TEXT SECTION ▸
The jobs in Syracuse and Washington underscored two of Murphy’s
principal concerns. Throughout his “illustrious career in policing,
Murphy earned a reputation as a fierce advocate of reform, particularly
with regard to police corruption and race relations,” according to
Charles R. Epp, a public affairs professor at the University of Kansas.
[4]
In his memoirs, Murphy notes he fought off strenuous resistance from
his police chief and a powerful congressional chairman whose committee
controlled the DC department to appoint Jerry Wilson, a talented young
commander, as assistant chief of field operations. He says that Wilson
emphasized restraint in planning and implementing major changes for the
prevention and control of disorders. Murphy credits these changes with
minimizing violence in the
April 1968 DC rioting that followed the assassination of
Dr. Martin Luther King, Jr.[5]
“Murphy dispersed the mob as gently, and with as few arrests, as
possible,” the New York Times reported. “His statement that he would
resign rather than order the shootings of looters was widely quoted,
with approval in liberal circles and as a sure sign of anarchy by the
right.”
[6]
Congress established the
Law Enforcement Assistance Administration
in 1968 to fund state and local law enforcement agencies and
crime-fighting research and development programs. In October, the
Johnson administration nominated Murphy to be the agency’s first leader.
But the Senate was bogged down in other matters and Murphy was never
confirmed. He left his post a few months after the start of the
Nixon administration in 1969 and served as a consultant to the Washington, DC-based
Urban Institute. Then Mayor
Roman S. Gribbs
summoned Murphy to become police commissioner in Detroit in the first
days of 1970, but a burgeoning scandal in his home NYPD soon drew him
from Detroit.
Return to New York
In April, 1970 the
New York Times
launched a series of articles that, in the words of series author David
Burnham, charged that “policemen in the city were receiving millions of
dollars in graft and that top police officials and members of Mayor
John V. Lindsay’s staff had ignored specific allegations of grafting.”
[7]
Lindsay sought out a corruption-fighter to run the department and six
months after the scandal broke, Murphy returned to the NYPD as
commissioner.

(Data items)
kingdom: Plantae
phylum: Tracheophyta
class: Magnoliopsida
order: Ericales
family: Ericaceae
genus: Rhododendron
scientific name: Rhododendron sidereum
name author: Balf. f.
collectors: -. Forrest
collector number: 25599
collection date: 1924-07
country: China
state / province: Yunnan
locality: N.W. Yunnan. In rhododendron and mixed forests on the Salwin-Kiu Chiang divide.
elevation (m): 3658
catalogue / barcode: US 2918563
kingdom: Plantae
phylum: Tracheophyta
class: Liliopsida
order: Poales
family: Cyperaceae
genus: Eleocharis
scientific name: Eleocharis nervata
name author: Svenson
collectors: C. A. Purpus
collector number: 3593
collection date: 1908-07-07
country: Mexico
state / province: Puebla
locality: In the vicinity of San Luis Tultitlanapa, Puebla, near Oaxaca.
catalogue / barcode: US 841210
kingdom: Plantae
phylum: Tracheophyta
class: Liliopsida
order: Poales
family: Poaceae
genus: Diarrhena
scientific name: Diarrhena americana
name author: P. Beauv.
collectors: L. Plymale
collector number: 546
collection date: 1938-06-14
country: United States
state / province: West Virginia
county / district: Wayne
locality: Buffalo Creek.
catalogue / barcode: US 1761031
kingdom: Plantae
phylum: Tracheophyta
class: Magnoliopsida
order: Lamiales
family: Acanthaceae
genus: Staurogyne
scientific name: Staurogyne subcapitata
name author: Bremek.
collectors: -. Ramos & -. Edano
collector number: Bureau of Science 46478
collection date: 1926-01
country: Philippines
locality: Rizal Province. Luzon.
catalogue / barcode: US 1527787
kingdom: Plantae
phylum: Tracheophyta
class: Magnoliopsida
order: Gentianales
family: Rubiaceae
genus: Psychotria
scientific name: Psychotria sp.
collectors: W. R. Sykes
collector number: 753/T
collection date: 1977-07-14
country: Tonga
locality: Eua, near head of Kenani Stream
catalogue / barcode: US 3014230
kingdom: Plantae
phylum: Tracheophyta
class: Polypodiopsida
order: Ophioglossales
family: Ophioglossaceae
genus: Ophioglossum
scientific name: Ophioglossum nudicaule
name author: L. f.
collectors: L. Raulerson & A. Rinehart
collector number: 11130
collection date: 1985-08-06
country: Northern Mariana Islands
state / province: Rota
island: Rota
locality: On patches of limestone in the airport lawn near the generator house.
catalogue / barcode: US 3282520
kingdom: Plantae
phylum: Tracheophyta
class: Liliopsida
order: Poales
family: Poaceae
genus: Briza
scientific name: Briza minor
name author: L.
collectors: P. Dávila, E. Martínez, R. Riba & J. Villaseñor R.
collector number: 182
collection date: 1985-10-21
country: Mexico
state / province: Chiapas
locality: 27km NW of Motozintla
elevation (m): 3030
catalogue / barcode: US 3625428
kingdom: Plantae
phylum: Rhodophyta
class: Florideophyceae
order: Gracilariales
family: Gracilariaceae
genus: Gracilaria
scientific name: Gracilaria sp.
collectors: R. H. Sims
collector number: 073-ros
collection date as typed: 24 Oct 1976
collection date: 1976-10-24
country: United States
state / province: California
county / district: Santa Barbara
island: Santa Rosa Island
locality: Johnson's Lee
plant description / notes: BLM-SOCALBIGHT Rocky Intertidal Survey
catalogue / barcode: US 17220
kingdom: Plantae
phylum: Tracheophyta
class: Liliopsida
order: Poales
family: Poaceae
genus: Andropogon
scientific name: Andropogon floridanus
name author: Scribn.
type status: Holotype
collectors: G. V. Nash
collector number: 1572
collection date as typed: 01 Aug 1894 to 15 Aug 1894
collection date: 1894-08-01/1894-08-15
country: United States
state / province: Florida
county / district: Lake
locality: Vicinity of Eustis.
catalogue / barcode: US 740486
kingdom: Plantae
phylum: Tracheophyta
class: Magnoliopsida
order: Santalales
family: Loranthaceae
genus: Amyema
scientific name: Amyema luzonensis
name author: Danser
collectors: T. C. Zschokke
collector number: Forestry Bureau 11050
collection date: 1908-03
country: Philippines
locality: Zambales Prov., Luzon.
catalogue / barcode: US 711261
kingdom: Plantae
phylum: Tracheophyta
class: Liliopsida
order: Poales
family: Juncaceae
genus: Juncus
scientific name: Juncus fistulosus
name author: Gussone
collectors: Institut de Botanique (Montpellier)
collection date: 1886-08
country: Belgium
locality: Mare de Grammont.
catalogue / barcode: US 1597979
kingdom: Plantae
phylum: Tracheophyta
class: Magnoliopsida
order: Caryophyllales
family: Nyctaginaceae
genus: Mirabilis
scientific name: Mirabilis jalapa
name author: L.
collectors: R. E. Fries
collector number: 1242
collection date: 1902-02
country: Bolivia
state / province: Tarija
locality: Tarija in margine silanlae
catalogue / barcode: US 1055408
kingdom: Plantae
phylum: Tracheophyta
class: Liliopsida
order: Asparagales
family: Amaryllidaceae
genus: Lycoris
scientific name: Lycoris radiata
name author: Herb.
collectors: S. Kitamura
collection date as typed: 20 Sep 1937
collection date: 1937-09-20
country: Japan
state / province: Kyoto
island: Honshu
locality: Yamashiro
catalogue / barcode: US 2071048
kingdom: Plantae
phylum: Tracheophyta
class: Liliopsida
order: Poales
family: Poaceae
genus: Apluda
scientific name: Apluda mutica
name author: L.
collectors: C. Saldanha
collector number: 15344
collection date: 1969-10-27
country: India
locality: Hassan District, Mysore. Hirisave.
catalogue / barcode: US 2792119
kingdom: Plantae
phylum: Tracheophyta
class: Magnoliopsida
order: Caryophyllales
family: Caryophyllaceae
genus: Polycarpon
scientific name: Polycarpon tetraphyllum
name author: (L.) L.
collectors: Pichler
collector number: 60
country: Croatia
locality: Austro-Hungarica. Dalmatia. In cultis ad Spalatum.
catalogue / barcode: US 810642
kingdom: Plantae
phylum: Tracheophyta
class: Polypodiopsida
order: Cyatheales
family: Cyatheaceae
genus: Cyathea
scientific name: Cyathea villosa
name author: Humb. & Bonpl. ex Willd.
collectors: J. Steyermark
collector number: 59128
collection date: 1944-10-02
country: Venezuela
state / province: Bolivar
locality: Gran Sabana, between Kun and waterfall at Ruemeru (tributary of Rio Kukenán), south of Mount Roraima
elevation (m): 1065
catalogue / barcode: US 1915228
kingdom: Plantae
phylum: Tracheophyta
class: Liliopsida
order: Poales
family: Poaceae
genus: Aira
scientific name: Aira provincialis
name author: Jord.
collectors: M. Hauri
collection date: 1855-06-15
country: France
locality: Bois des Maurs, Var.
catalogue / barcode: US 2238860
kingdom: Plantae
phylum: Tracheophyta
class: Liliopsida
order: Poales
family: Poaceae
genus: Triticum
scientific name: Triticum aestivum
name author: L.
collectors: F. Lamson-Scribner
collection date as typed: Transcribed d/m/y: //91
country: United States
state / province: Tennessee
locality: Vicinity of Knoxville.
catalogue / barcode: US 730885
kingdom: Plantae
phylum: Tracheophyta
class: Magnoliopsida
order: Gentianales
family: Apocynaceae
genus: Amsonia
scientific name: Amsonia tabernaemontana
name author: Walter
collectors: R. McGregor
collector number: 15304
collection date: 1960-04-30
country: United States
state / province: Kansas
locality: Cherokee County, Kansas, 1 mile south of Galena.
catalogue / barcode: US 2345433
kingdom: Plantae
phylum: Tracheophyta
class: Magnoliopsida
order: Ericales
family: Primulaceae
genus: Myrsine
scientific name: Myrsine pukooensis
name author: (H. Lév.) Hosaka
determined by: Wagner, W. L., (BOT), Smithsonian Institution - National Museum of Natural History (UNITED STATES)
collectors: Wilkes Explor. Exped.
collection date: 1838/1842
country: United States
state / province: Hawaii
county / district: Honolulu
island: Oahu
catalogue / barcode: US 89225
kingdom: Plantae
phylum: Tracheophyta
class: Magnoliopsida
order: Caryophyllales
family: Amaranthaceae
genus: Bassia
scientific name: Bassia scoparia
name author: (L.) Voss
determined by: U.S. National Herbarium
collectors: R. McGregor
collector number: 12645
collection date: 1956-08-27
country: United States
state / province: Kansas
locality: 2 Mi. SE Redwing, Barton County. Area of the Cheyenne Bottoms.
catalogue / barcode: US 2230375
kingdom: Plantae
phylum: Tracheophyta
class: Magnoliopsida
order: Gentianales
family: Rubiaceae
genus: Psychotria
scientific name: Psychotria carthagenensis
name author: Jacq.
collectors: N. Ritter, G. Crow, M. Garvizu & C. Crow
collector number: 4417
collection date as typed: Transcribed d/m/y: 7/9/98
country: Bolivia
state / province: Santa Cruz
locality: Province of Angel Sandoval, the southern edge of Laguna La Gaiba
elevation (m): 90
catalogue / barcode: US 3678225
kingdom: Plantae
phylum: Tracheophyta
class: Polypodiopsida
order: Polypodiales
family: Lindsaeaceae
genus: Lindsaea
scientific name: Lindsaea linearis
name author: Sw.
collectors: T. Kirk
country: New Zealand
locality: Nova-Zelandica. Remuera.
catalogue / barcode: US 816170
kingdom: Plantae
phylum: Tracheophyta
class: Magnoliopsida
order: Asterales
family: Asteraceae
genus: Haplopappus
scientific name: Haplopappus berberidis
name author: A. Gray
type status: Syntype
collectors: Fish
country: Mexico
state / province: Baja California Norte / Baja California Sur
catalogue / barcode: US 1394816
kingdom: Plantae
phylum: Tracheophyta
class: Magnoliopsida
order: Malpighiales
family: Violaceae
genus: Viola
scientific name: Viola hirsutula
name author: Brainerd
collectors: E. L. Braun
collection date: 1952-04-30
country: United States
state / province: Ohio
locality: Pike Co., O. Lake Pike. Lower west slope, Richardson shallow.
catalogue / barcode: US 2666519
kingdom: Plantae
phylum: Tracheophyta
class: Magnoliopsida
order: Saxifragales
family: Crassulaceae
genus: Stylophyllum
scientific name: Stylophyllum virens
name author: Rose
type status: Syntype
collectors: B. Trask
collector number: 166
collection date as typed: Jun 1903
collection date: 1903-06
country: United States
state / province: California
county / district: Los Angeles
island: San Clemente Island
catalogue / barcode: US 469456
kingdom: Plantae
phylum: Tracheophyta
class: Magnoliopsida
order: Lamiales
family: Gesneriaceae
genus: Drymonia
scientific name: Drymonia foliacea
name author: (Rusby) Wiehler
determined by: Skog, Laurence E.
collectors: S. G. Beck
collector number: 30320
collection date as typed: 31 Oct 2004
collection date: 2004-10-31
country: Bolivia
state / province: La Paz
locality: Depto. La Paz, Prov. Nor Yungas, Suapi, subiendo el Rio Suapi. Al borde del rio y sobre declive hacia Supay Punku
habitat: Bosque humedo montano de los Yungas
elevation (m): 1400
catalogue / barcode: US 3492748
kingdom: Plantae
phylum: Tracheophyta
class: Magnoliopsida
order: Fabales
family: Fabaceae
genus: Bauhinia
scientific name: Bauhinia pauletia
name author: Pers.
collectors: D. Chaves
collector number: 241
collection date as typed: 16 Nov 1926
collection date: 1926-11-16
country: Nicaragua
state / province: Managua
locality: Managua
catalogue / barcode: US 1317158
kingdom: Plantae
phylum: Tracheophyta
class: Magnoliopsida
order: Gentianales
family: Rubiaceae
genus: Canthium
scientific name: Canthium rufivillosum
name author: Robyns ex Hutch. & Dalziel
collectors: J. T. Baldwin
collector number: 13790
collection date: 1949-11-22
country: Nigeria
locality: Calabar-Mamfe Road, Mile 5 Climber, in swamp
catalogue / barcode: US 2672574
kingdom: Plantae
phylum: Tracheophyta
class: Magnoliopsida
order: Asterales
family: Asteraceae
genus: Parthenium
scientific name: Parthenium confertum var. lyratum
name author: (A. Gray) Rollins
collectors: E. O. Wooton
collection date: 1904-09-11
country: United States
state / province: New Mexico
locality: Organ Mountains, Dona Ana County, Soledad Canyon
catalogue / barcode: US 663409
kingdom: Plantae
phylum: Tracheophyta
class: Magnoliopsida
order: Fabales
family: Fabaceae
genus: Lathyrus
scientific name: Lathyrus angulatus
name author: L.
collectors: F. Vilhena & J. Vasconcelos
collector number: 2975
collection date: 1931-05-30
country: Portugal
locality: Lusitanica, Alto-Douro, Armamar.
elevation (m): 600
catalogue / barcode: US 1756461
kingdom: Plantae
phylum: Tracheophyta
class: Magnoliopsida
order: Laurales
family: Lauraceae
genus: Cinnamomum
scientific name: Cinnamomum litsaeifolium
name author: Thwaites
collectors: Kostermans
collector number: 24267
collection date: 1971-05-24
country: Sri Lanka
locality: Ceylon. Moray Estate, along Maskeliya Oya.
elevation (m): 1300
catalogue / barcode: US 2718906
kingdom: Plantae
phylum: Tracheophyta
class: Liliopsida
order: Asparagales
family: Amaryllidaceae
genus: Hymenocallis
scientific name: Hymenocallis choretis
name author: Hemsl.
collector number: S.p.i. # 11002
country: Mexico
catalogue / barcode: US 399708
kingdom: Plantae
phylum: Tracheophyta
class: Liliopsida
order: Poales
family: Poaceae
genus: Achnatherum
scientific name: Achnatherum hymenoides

GIVEN PROBLEM A ▸ Name every person identified by both first and last name in the passage on Murphy's police career, apart from Murphy himself.
GIVEN PROBLEM B ▸ Take the passage on Murphy's police career further from its final sentence.

WRITTEN REPLY A ▸ Charles R. Epp, Jerry Wilson, Martin Luther King, Jr., Roman S. Gribbs, David Burnham, John V. Lindsay

WRITTEN REPLY B ▸
Murphy quickly began “changing his department irrevocably … (he) put
in place systems to hold supervisors and administrators strictly
accountable for the integrity and civility of their personnel… He
rewarded cops who turned in corrupt or brutal colleagues and punished
those who, although personally honest, looked the other way when they
learned of misconduct,” according to criminal justice scholars Jerome H.
Skolnick and James J. Fyfe. They write that “Murphy used his three and a
half years in office to create an environment that loudly and clearly
condemned abusive police conduct, those who engage in it and – equally
important – those who tolerate it.”
[8]
In August 1972, Murphy introduced a new policy restricting “the use
of deadly force to situations involving the defense of life, replacing
the traditional ‘fleeing felon’ rule. The policy also prohibited
discharging firearms as warning shots, as calls for assistance, or at or
from moving vehicles,” writes Samuel Walker, a criminal justice
professor at the University of Nebraska. Murphy’s defense-of-life policy
“was a radical innovation. To be fair, there were undoubtedly other law
enforcement agencies that already had restrictive policies... The
important point, however, is that none had the lasting national impact
on policy that New York City’s had. Within a matter of a few years, the
defense-of-life policy was the standard policy in major cities across
the country.”
[9]
Police Foundation
In late 1973, Murphy became president of the
Police Foundation, which the
Ford Foundation established in 1970 with a $30 million commitment. The purpose was to foster innovation and improvement in American policing.
Under Murphy’s watch, the foundation published more than 30 books and
reports on matters ranging from police corruption to firearm abuse to
policewomen on patrol to domestic violence and the police. A study on
the police use of deadly force found that in the mid-1970s police
agencies differed widely in their policies governing the use of deadly
force, but that there appeared to be increased restraint in police use
of firearms.
Perhaps the most notable of its publications was the report of a foundation experiment set in
Kansas City, Missouri,
that concluded that the accepted police strategy of routine preventive
patrol in cars had no significant effect on crime rates, citizen fear of
crime, or citizen satisfaction with police service.
[10]
These results “suggested that it is not sufficient to merely assign
unformed officers to random patrol and that more sophisticated means of
deploying personnel may be necessary,” according to Police
Administration.
[11]
Not all of the foundation’s resources went to research. In 1975,
Murphy enlisted the help of ten police chiefs from large jurisdictions
around the country to help him create the
Police Executive Research Forum.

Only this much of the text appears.